I think the only reason I’m happy when you leave is I know I’ll get the excitement of being reunited with you again.
I disappeared for a bit. I am back now. If I missed anything, let me know, and I will look for it.
Exercise 4: “How do people change?”
It sounds like a simple question, doesn’t it? But as the doc pointed out, I’ve made it into a difficult one. In one of the previous exercises, the Shadow explained to me that because I fucked up, I could never trust myself again. Because beforehand, I was not a person that does those things. Now I’m someone who did. I’ve proven I’m capable of it. I can’t ignore that. I can’t take it back. I might as well paint the walls in blood as a reminder of what I’m capable of doing.
But people commit wrongs every day, don’t they? Break promises. To others. To themselves. Become things they never thought they’d be. And the sun comes up the next day and they’re still here. What now?
The thing is, I KNOW people can change. I’ve witnessed it. I’ve experienced it. And every once in a while a person who I wouldn’t trust to breathe in my general direction suddenly becomes the holder of the keys to my kingdom, or at least some of my safe zones. Why can I accept them and not me?

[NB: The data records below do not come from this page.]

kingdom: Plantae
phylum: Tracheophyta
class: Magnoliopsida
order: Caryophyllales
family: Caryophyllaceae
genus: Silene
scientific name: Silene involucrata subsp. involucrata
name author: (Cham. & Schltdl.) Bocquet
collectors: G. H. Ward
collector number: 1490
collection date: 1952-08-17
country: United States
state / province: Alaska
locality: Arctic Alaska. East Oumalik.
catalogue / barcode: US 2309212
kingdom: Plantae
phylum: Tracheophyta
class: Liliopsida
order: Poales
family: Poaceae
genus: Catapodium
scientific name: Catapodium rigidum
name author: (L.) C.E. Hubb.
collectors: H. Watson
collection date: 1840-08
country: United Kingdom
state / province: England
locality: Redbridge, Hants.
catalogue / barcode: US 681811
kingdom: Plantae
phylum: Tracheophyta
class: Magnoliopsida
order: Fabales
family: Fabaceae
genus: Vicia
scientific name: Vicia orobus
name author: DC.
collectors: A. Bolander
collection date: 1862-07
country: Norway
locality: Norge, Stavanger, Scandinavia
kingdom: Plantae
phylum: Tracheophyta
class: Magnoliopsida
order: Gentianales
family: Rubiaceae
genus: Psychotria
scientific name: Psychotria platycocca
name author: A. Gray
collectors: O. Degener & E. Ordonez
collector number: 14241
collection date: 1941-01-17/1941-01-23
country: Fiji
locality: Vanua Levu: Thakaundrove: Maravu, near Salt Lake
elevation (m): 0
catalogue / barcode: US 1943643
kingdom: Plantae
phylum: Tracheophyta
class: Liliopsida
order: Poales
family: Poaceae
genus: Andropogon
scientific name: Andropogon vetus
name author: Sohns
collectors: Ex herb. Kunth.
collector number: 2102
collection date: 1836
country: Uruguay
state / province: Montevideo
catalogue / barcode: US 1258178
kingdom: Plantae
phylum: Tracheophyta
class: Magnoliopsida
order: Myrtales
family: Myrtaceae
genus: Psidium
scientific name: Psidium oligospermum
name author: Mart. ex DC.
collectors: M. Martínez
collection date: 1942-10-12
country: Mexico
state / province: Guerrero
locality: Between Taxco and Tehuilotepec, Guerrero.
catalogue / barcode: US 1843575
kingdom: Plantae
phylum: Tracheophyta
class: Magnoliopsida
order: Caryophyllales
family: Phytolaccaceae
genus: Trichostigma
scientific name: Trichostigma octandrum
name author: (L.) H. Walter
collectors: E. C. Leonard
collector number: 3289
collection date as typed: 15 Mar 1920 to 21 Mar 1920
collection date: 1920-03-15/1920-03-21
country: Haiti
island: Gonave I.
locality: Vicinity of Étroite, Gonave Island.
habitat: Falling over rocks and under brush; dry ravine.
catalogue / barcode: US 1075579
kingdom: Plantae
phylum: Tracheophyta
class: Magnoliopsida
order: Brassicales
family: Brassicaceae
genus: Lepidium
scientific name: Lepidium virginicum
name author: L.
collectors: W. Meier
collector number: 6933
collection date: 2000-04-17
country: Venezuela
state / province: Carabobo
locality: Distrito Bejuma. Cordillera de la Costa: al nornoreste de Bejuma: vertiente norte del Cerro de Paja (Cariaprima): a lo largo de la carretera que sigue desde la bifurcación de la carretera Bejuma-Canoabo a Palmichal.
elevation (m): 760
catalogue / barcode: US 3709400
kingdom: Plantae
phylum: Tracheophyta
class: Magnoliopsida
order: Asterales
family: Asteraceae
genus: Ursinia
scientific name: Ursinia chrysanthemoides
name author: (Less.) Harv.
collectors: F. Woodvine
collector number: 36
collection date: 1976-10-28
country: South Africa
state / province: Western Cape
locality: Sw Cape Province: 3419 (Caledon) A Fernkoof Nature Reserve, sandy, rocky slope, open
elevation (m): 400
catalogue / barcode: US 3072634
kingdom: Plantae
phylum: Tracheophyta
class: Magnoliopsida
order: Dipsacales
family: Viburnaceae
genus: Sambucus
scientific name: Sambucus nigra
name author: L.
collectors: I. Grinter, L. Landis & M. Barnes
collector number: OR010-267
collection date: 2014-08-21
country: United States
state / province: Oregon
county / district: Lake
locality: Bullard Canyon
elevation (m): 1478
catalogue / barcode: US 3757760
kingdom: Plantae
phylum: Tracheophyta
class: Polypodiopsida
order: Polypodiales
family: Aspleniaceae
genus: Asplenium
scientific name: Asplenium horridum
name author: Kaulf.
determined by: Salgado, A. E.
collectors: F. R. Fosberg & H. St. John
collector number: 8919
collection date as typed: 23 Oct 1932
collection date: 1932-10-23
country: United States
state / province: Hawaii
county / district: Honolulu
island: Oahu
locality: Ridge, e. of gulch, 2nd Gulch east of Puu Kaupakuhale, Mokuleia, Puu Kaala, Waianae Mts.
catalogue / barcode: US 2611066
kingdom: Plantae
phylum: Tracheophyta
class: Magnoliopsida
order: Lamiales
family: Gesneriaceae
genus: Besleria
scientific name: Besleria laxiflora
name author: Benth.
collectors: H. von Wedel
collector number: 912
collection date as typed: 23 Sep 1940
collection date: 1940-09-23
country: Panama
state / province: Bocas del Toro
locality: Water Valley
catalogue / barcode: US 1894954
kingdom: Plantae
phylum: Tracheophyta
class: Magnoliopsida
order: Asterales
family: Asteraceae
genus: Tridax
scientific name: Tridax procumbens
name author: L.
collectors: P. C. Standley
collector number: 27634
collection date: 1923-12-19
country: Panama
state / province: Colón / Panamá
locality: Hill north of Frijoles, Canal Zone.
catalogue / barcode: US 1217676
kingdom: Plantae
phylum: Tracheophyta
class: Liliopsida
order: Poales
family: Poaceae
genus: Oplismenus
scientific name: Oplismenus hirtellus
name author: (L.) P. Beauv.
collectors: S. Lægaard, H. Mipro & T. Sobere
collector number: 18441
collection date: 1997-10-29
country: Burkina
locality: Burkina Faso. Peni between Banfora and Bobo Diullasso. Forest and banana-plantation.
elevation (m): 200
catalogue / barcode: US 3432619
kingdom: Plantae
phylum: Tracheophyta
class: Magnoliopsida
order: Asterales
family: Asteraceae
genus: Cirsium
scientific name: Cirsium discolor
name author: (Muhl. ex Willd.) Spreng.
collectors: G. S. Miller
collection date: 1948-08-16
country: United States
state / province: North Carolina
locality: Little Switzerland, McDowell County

Various Swamis whose works I’ve read say that we are not our actions. Just because a man tells a lie once does not make him a liar. Getting drunk once does not make me a drunk. If I apply that label to myself, I pen myself up in a little cage from which I cannot escape. And, in a way, that makes everything I do okay. Not okay as in I don’t feel bad about it, but all the self-hate in the world won’t stop me from repeating myself. “Oh, I lied again? I’m a liar. It’s what I do. I’m horrible, but that’s just what I am.” Self-perpetuating self-hatred. Stagnation. A cage.
At the same time, saying, “Just because I didn’t do it before doesn’t mean I’ll do it again,” feels like letting myself off the hook. It feels lazy. I feel like all I’ve got preventing that side from coming out again is fear and my word, neither of which were sufficient the first time. Isn’t that just letting myself off the hook? By this definition, change is counting the days I go without lapsing into previous behavior, and after a certain number of months or years, I’ve obviously changed as I’ve not done it again. It’s like how doctors say that after 5 years of remission, there’s a good chance the cancer’s not coming back. Then again, usually remission only comes from almost killing the body in the process.
Is that what this is? Is this my chemo? Am I burning away myself, as much as I can, to start again from base parts and hope they don’t grow out of control this time? Do I just keep an ever-vigilant watch on myself and wait to see if I slip up again? Do I count the days I’m NOT something I hate, and as long as I don’t give in, I’ve changed?
Is that forgiveness, or just distance?